# TASK DESCRIPTION
Transcribe every entry that follows, word for word, and omit the images.

━━━━━ SOURCE MATERIAL

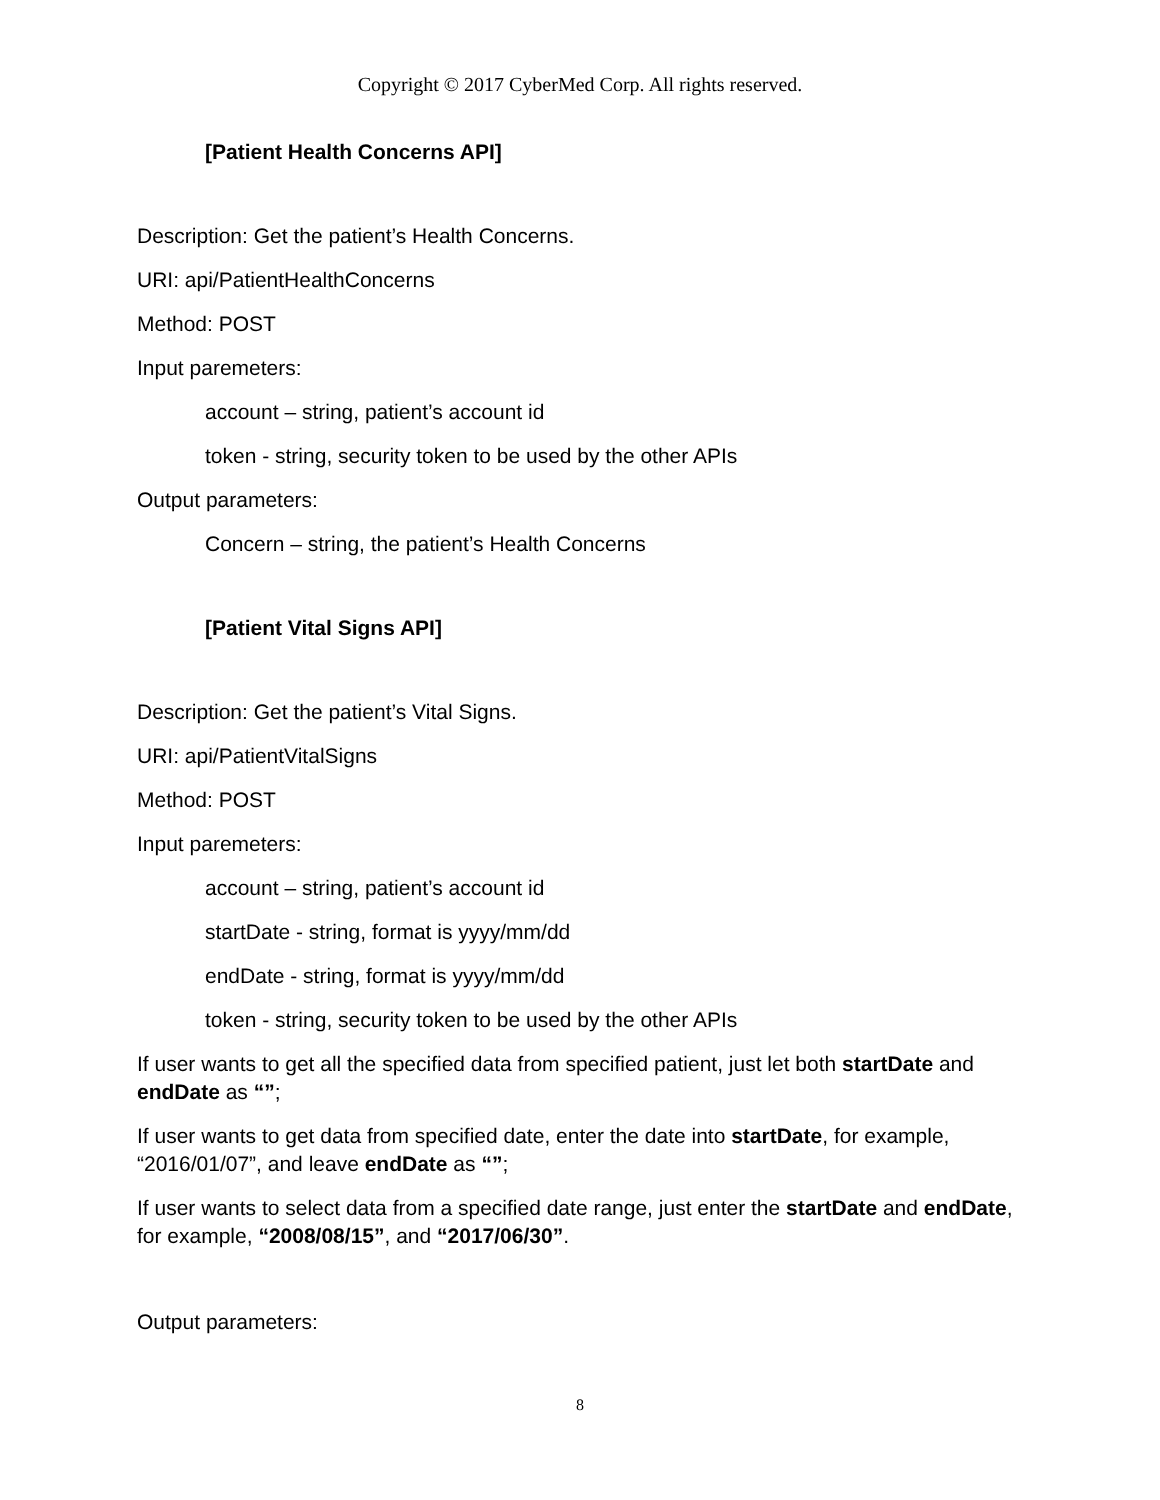Copyright © 2017 CyberMed Corp. All rights reserved.
[Patient Health Concerns API]
Description: Get the patient’s Health Concerns.
URI: api/PatientHealthConcerns
Method: POST
Input paremeters:
account – string, patient’s account id
token - string, security token to be used by the other APIs
Output parameters:
Concern – string, the patient’s Health Concerns
[Patient Vital Signs API]
Description: Get the patient’s Vital Signs.
URI: api/PatientVitalSigns
Method: POST
Input paremeters:
account – string, patient’s account id
startDate - string, format is yyyy/mm/dd
endDate - string, format is yyyy/mm/dd
token - string, security token to be used by the other APIs
If user wants to get all the specified data from specified patient, just let both startDate and endDate as “”;
If user wants to get data from specified date, enter the date into startDate, for example, “2016/01/07”, and leave endDate as “”;
If user wants to select data from a specified date range, just enter the startDate and endDate, for example, “2008/08/15”, and “2017/06/30”.
Output parameters:
8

━━━━━━━━━━

# RESPONSE
Copyright © 2017 CyberMed Corp. All rights reserved.
[Patient Health Concerns API]
Description: Get the patient’s Health Concerns.
URI: api/PatientHealthConcerns
Method: POST
Input paremeters:
account – string, patient’s account id
token - string, security token to be used by the other APIs
Output parameters:
Concern – string, the patient’s Health Concerns
[Patient Vital Signs API]
Description: Get the patient’s Vital Signs.
URI: api/PatientVitalSigns
Method: POST
Input paremeters:
account – string, patient’s account id
startDate - string, format is yyyy/mm/dd
endDate - string, format is yyyy/mm/dd
token - string, security token to be used by the other APIs
If user wants to get all the specified data from specified patient, just let both startDate and endDate as “”;
If user wants to get data from specified date, enter the date into startDate, for example, “2016/01/07”, and leave endDate as “”;
If user wants to select data from a specified date range, just enter the startDate and endDate, for example, “2008/08/15”, and “2017/06/30”.
Output parameters:
8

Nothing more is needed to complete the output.